If car manufacturers want to sell cars online successfully, they need to find a way to merge both physical and digital channels. To do that, they should look to other industries for inspiration.
Online retailers like ASOS have already shown that it’s possible to sustain a model whereby customers try piles of product and send back what they don’t like. Is it out of the realms of possibility that a new car appears outside your flat after you book a test drive online and maybe put down a safety deposit? Augmented and virtual reality technologies have advanced to the point where virtual test drives could be a satisfactory ‘teaser’.
The issue of price
While the haggle is a source of anxiety for most, its absence is a deal breaker for 37% of consumers.
For sure, a manufacturer will be a lot less likely to be flexible on price than a dealer.

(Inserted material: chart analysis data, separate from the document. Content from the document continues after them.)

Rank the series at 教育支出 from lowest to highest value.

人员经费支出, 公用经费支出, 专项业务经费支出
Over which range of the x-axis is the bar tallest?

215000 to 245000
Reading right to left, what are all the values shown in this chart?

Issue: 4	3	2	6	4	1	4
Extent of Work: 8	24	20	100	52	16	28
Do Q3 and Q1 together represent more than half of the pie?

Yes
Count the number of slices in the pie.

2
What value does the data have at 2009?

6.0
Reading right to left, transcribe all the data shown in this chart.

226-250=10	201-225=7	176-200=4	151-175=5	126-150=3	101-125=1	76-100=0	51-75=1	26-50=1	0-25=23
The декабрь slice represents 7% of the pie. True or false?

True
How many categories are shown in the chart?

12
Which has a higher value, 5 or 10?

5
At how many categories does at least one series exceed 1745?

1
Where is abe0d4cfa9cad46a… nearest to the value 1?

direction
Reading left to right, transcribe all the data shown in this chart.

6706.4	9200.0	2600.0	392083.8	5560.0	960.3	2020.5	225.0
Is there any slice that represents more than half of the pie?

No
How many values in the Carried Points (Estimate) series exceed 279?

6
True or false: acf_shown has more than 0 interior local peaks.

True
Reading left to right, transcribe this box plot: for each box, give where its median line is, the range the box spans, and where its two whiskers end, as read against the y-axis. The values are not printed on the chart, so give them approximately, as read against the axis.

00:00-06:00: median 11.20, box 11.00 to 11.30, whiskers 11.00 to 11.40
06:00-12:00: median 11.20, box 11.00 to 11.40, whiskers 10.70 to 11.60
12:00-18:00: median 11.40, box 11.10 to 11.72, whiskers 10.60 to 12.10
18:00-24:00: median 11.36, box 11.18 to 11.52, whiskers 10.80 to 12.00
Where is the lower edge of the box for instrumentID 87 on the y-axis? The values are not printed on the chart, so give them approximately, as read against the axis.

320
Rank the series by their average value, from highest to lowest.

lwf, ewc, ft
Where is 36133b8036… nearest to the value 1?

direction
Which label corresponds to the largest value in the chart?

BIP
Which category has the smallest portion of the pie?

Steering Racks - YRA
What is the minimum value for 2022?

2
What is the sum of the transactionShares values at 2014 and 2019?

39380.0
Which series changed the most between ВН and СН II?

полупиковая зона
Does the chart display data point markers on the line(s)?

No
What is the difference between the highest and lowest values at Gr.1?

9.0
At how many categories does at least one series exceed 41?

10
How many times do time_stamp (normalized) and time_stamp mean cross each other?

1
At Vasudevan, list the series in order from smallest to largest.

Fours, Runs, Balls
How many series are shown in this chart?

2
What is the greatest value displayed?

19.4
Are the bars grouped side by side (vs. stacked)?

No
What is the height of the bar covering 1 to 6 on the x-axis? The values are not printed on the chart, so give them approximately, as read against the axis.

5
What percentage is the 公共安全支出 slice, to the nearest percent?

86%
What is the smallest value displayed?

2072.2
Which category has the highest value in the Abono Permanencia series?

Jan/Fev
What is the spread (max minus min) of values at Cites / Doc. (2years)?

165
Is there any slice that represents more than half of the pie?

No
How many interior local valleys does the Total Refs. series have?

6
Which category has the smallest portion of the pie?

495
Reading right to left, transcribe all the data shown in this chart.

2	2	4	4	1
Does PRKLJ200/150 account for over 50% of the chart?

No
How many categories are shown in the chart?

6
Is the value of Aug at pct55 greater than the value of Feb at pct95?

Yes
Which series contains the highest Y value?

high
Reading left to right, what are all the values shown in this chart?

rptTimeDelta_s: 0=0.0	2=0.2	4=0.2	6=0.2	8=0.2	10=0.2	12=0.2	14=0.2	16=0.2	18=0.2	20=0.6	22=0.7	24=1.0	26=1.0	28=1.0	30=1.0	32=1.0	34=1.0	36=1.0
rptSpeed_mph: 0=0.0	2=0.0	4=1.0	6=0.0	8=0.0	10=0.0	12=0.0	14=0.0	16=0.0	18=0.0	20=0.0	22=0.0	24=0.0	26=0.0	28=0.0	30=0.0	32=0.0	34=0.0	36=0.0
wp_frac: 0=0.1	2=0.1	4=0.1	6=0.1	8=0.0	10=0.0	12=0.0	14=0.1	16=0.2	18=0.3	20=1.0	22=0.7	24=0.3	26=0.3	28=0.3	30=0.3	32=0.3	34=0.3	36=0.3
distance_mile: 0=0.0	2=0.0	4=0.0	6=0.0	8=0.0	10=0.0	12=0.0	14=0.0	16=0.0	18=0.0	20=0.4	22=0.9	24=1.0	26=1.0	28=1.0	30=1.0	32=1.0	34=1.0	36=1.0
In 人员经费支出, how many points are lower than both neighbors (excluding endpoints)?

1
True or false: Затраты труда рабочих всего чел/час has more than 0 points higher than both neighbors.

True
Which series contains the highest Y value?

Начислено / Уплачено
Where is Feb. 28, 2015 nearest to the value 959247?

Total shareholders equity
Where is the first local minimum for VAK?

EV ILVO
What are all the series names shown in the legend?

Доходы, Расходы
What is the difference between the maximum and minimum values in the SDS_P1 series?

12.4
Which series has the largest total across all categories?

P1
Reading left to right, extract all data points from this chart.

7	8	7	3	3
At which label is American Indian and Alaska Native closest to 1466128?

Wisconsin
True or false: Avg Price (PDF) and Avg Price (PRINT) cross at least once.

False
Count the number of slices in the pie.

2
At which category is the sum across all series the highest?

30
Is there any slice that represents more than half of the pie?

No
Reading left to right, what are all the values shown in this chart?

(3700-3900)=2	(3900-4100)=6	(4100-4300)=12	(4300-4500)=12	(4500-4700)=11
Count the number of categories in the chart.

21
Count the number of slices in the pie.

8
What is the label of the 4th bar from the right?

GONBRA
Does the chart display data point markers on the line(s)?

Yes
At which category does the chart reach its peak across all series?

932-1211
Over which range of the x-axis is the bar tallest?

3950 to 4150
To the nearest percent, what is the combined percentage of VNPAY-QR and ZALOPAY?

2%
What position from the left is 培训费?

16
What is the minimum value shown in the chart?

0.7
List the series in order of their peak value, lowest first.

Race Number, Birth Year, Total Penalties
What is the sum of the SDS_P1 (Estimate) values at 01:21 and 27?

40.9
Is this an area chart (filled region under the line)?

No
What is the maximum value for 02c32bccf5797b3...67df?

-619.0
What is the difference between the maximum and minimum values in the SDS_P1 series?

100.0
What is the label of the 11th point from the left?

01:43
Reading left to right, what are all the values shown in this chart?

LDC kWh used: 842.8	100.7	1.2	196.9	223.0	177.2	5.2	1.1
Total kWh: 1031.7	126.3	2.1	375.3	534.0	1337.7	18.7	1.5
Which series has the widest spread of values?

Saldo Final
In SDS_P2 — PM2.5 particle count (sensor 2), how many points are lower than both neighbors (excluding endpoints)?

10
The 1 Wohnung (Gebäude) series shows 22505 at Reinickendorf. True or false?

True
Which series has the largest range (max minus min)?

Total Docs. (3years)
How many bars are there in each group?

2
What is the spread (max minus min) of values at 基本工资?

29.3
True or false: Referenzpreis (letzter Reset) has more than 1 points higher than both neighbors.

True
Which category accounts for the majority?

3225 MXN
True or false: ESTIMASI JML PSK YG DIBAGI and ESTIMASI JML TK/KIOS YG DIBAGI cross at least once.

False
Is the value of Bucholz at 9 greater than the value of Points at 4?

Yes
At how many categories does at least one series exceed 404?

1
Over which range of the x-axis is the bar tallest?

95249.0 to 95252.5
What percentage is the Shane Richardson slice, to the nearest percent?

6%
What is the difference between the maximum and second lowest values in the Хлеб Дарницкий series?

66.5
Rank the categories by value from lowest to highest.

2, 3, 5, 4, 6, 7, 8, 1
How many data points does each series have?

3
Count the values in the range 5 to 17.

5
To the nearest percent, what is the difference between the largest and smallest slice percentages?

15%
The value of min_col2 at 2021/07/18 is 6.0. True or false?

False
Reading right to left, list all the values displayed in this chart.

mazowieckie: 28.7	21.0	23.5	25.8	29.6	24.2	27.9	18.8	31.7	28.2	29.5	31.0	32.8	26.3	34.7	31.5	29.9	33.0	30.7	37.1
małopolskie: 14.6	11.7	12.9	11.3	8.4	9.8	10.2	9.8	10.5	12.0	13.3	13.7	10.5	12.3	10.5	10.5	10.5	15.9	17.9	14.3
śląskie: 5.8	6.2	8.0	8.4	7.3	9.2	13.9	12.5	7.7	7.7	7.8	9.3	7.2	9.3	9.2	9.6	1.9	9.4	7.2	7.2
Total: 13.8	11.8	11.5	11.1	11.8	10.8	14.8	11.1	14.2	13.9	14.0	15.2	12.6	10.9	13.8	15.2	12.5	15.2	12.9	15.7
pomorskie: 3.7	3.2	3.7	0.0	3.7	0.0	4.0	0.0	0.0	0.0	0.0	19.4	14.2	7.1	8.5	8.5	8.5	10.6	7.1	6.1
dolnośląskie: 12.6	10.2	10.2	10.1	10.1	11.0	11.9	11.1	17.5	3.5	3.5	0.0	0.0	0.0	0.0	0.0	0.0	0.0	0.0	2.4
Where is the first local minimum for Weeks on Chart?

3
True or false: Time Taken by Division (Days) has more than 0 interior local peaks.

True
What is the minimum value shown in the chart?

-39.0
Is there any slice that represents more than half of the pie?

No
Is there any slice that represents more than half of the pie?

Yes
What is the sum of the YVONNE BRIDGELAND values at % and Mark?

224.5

This might mean a cultural shift in the way we buy cars and the removal of the haggling process. But the extra flexibility in car customisation could allow a customer to opt to forgo a few luxuries or features for a cheaper price. Dealers who move online can still make negotiations via a phone call or live chat – but both manufacturers and dealers need to be fully transparent to reassure customers they’re getting the best price possible.
However, before they rip out their whole systems, there are things brands can do to capture the feeling of owning a car on their digital assets.
The power of a recommendation
User-generated content (UGC) is a great way to show potential customers what life is like after purchasing a particular car. Reviews from real car owners give prospects the confidence to make the leap and buy. Earlier in the purchase journey, it’s pictures and stories about memorable road trips or moments in the car that might get a curious car buyer’s attention. Asking customers to send in content also solidifies their connection to the brand.
Whatever happens in the future, dealerships and manufacturers need each other – for now at least.
But to avoid the industry being taken over by tech companies, they’ll need to evolve, and evolve fast. Not just for themselves, but for the good of the consumer.